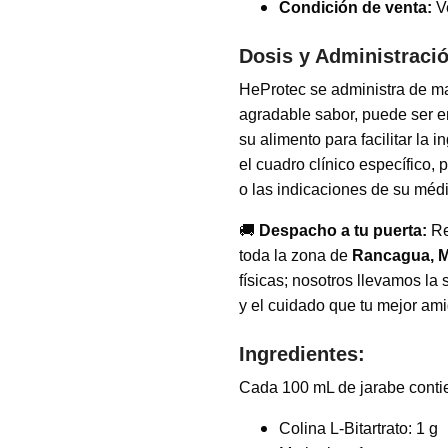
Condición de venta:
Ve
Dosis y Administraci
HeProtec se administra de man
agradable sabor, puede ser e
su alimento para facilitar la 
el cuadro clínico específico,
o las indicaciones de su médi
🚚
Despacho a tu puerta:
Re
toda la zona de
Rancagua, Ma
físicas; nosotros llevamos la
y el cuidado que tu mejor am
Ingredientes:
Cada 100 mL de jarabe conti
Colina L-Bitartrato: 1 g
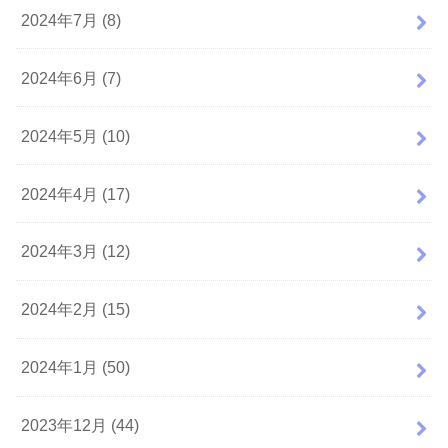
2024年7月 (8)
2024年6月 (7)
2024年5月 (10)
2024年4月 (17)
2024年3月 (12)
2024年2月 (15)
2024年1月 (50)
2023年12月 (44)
-- -- --
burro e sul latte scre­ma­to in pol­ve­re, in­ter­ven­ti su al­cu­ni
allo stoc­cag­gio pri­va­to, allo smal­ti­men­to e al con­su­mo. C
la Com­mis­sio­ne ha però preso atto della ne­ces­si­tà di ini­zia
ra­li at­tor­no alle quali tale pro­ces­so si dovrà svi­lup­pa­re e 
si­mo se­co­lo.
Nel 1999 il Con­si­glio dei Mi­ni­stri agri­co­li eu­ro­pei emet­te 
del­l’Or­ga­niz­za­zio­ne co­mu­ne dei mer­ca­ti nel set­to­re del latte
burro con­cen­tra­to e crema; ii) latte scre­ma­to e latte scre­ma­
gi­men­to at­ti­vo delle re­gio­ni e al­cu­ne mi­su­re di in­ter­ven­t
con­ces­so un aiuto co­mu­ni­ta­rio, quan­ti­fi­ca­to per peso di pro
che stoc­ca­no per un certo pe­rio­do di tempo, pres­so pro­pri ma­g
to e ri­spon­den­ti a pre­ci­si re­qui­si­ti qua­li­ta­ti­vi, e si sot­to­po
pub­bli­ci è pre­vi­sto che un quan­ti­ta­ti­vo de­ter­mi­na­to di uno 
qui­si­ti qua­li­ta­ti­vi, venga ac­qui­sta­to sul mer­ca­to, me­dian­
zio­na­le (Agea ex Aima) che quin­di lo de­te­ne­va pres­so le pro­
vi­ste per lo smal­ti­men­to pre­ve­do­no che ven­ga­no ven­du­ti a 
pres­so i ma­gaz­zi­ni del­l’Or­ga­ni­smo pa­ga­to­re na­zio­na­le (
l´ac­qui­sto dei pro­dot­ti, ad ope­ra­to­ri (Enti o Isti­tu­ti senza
-- -- --
Output the records from the line containing "2024年7月 (8)" up to and including the line containing "2023年12月 (44)", reproducing each line without any change.

2024年7月 (8)
2024年6月 (7)
2024年5月 (10)
2024年4月 (17)
2024年3月 (12)
2024年2月 (15)
2024年1月 (50)
2023年12月 (44)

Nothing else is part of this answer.